Le Lcr35 a fait l’objet d’études qui ont permis d’établir ses caractéristiques bactériologiques et moléculaires, mais les réponses immunitaires de l’organisme hôte vis-à-vis de lui restent méconnues. Or, le comportement du système immunitaire a un rôle essentiel dans l’effet bénéfique global des probiotiques. Au niveau de la muqueuse vaginale, deux types de cellules peuvent reconnaître les probiotiques et initier une réponse immunitaire, les cellules épithéliales et les cellules présentatrices de l’antigène, les cellules dendritiques. Nous avons récemment démontré que le Lcr35 induit une immunomodulation dose-dépendante des cellules dendritiques humaines conduisant, à fortes doses, à la semi-maturation de ces cellules et à des effets pro-inflammatoires (1).

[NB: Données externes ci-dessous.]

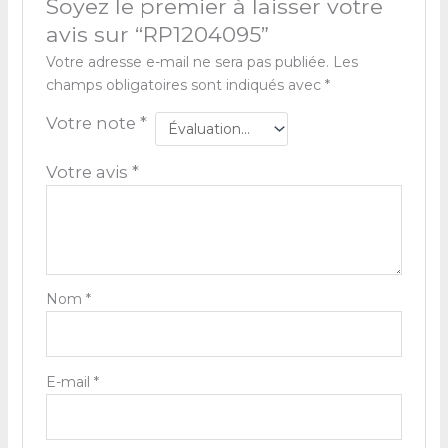
Soyez le premier à laisser votre
avis sur “RP1204095”
Votre adresse e-mail ne sera pas publiée.
Les
champs obligatoires sont indiqués avec
*
Votre note
*
Votre avis
*
Nom
*
E-mail
*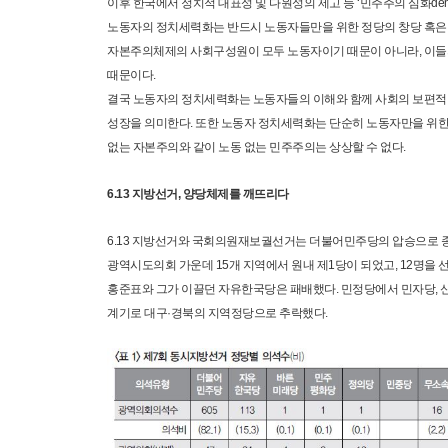
이후 한국에서 정치적 대표성 및 다원성의 제고 등 ‘민주주의 심화democr
노동자의 정치세력화는 반드시 노동자들만을 위한 정당의 창당 혹은 세
자본주의체제의 사회구성원이 모두 노동자이기 때문이 아니라, 이들의
때문이다.
결국 노동자의 정치세력화는 노동자들의 이해와 함께 사회의 보편적 
성장을 의미한다. 또한 노동자 정치세력화는 단순히 노동자만을 위한
없는 자본주의와 같이 노동 없는 민주주의는 상상할 수 없다.
6.13 지방선거, 양당체제를 깨뜨리다
6.13 지방선거와 국회의원재보궐선거는 더불어민주당의 압승으로 종
광역시도의회 가운데 15개 지역에서 원내 제1당이 되었고, 12명
홍준표와 그가 이끌던 자유한국당은 패배했다. 민정당에서 민자당, 
계기로 대구·경북의 지역정당으로 추락했다.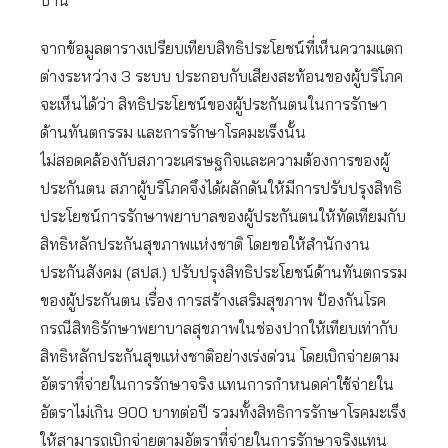
บ้าน”
จากข้อมูลตารางเปรียบเทียบสิทธิประโยชน์ที่เห็นความแตก
ต่างระหว่าง 3 ระบบ ประกอบกับเสียงสะท้อนของผู้บริโภค
จะเห็นได้ว่า สิทธิประโยชน์ของผู้ประกันตนในการรักษา
ด้านทันตกรรม และการรักษาโรคมะเร็งนั้น
ไม่สอดคล้องกับสภาวะเศรษฐกิจและความต้องการของผู้
ประกันตน สภาผู้บริโภคจึงได้ผลักดันให้มีการปรับปรุงสิทธิ
ประโยชน์การรักษาพยาบาลของผู้ประกันตนให้ทัดเทียมกับ
สิทธิหลักประกันสุขภาพแห่งชาติ โดยขอให้สำนักงาน
ประกันสังคม (สปส.) ปรับปรุงสิทธิประโยชน์ด้านทันตกรรม
ของผู้ประกันตน เรื่อง การสร้างเสริมสุขภาพ ป้องกันโรค
กรณีสิทธิรักษาพยาบาลสุขภาพในช่องปากให้เทียบเท่ากับ
สิทธิหลักประกันสุขแห่งชาติอย่างเร่งด่วน โดยเบิกจ่ายตาม
อัตราที่จ่ายในการรักษาจริง แทนการกำหนดค่าใช้จ่ายใน
อัตราไม่เกิน 900 บาทต่อปี รวมทั้งสิทธิการรักษาโรคมะเร็ง
ให้สามารถเบิกจ่ายตามอัตราที่จ่ายในการรักษาจริงแทน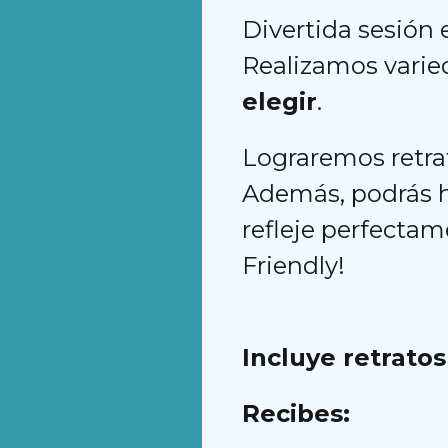
Divertida sesión
Realizamos varie
elegir
.
Lograremos retrat
Además, podrás 
refleje perfectam
Friendly!
Incluye retratos
Recibes:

Le présent projet, faisant l’objet d’une Bourse Innovation soutenue par le Conseil Régional d’Auvergne a été porté par le laboratoire d’Immunologie des facultés de Médecine et de Pharmacie de Clermont-Ferrand (Université d’Auvergne, équipe ECRIN, UNH), en collaboration avec le laboratoire de Bactériologie de la Faculté de Pharmacie et la société Lyocentre, tous trois membres de l’Institut de Recherche Pharmabiotique. Son objectif principal était de mieux caractériser les réponses immunitaires, à type d’inflammation ou de tolérance, vis-à-vis du probiotique Lcr35, afin d’optimiser ses indications thérapeutiques gynécologiques.

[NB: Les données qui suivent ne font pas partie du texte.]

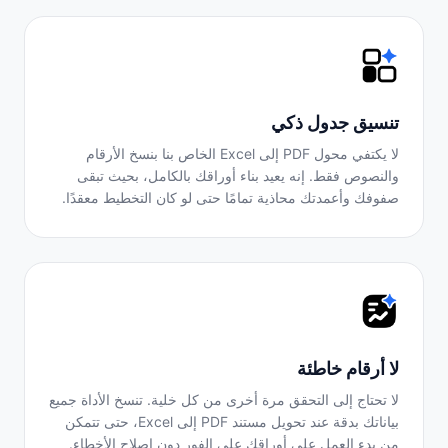
تنسيق جدول ذكي
لا يكتفي محول PDF إلى Excel الخاص بنا بنسخ الأرقام
والنصوص فقط. إنه يعيد بناء أوراقك بالكامل، بحيث تبقى
صفوفك وأعمدتك محاذية تمامًا حتى لو كان التخطيط معقدًا.
لا أرقام خاطئة
لا تحتاج إلى التحقق مرة أخرى من كل خلية. تنسخ الأداة جميع
بياناتك بدقة عند تحويل مستند PDF إلى Excel، حتى تتمكن
من بدء العمل على أوراقك على الفور دون إصلاح الأخطاء.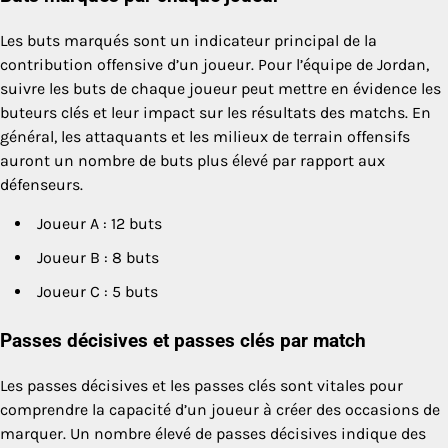
Les buts marqués sont un indicateur principal de la
contribution offensive d’un joueur. Pour l’équipe de Jordan,
suivre les buts de chaque joueur peut mettre en évidence les
buteurs clés et leur impact sur les résultats des matchs. En
général, les attaquants et les milieux de terrain offensifs
auront un nombre de buts plus élevé par rapport aux
défenseurs.
Joueur A : 12 buts
Joueur B : 8 buts
Joueur C : 5 buts
Passes décisives et passes clés par match
Les passes décisives et les passes clés sont vitales pour
comprendre la capacité d’un joueur à créer des occasions de
marquer. Un nombre élevé de passes décisives indique des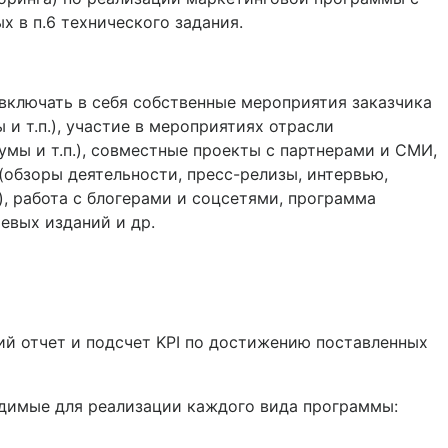
х в п.6 технического задания.
ключать в себя собственные мероприятия заказчика
 и т.п.), участие в мероприятиях отрасли
умы и т.п.), совместные проекты с партнерами и СМИ,
(обзоры деятельности, пресс-релизы, интервью,
.), работа с блогерами и соцсетями, программа
евых изданий и др.
отчет и подсчет KPI по достижению поставленных
имые для реализации каждого вида программы: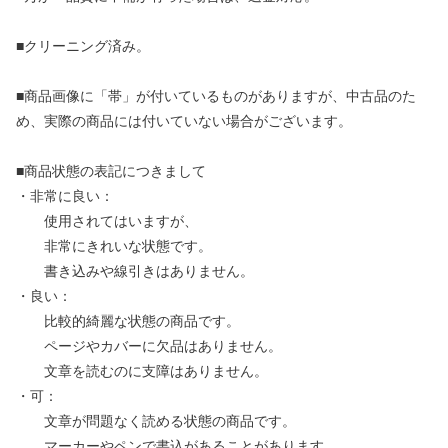
■クリーニング済み。
■商品画像に「帯」が付いているものがありますが、中古品のた
め、実際の商品には付いていない場合がございます。
■商品状態の表記につきまして
・非常に良い：
使用されてはいますが、
非常にきれいな状態です。
書き込みや線引きはありません。
・良い：
比較的綺麗な状態の商品です。
ページやカバーに欠品はありません。
文章を読むのに支障はありません。
・可：
文章が問題なく読める状態の商品です。
マーカーやペンで書込があることがあります。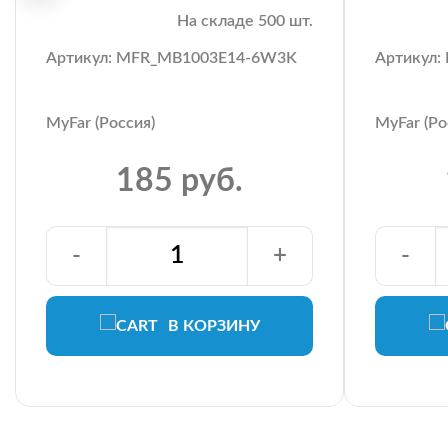
На складе 500 шт.
Артикул: MFR_MB1003E14-6W3K
Артикул
MyFar (Россия)
MyFar (Ро
185 руб.
-
+
-
В КОРЗИНУ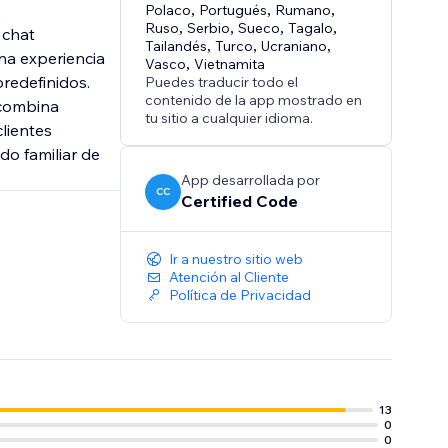
Polaco
,
Portugués
,
Rumano
,
Ruso
,
Serbio
,
Sueco
,
Tagalo
,
 chat
Tailandés
,
Turco
,
Ucraniano
,
na experiencia
Vasco
,
Vietnamita
predefinidos.
Puedes traducir todo el
contenido de la app mostrado en
 combina
tu sitio a cualquier idioma.
lientes
do familiar de
App desarrollada por
CC
Certified Code
Ir a nuestro sitio web
Atención al Cliente
Política de Privacidad
13
0
0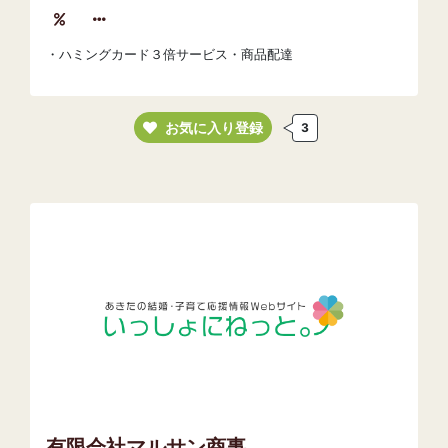
・ハミングカード３倍サービス・商品配達
お気に入り登録
3
有限会社マルサン商事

Dans une première étape, la réponse des cellules dendritiques au contact du Lcr35 a été déterminée avec des doses croissantes de bactéries. Nous avons analysé, par une technique multiplex, un panel élargi de messagers intercellulaires de l’immunité appelés cytokines. Ceci a permis de confirmer l’effet fortement pro-inflammatoire et immunostimulant du Lcr35 à fortes doses sur ces cellules. La capacité du Lcr35 à moduler la réponse globale des lymphocytes T a ensuite été analysée par l’intermédiaire de tests de prolifération lymphocytaire. Là-encore, une réponse dose-dépendante significative a été mise en évidence. Le Lcr35 est capable d’augmenter la prolifération des lymphocytes à faibles doses et, à l’inverse, de l’inhiber à fortes doses, ce qui pourrait traduire respectivement un effet immunostimulant à faibles doses et un effet immunomodulateur à fortes doses.

Enfin, nous avons étudié les interactions entre le Lcr35 et les cellules épithéliales vaginales infectées par des pathogènes vaginaux : Gardnerella (G.) vaginalis et Candida (C.) albicans en présence ou non du Lcr35. Les résultats montrent que le Lcr35 permet de contrôler l’augmentation de pH et la production d’IL-8 (cytokines pro-inflammatoire) induite par ces pathogènes. De plus, le Lcr35 diminue la cytotoxicité induite par G. vaginalis et C. albicans sur les cellules vaginales infectées et induit la production de NO. Pour conclure, le Lcr35 permet aux cellules vaginales d’induire une réponse vis-à-vis des pathogènes plus efficace et pourrait permettre de limiter le développement des pathologies associées.

Prochainement, nous déterminerons les sous-populations lymphocytaires T induites après contact avec les cellules dendritiques traitées par le probiotique. Nous rechercherons particulièrement l’apparition de T régulateurs et de Th 17, principalement responsables au niveau muqueux de la mise en place d’une tolérance aux bactéries ou au contraire d’une réponse effectrice.

Ces travaux contribuent à une meilleure compréhension des mécanismes d’action du probiotique Lcr35 et ainsi à mieux appréhender ses indications cliniques dans le traitement des infections de la sphère gynécologique. Ils permettront également, à terme, de définir des critères de sélection pour de nouvelles souches de probiotiques.

 

BIBLIOGRAPHIE

Evrard B, Coudeyras S, Dosgilbert A, Charbonnel N, Alamé J, Tridon A, Forestier C. Dose-dependent immunomodulation of human dendritic cells by the probiotic Lactobacillus rhamnosus Lcr35. PLoS One. 2011 Apr 18;6(4):e18735.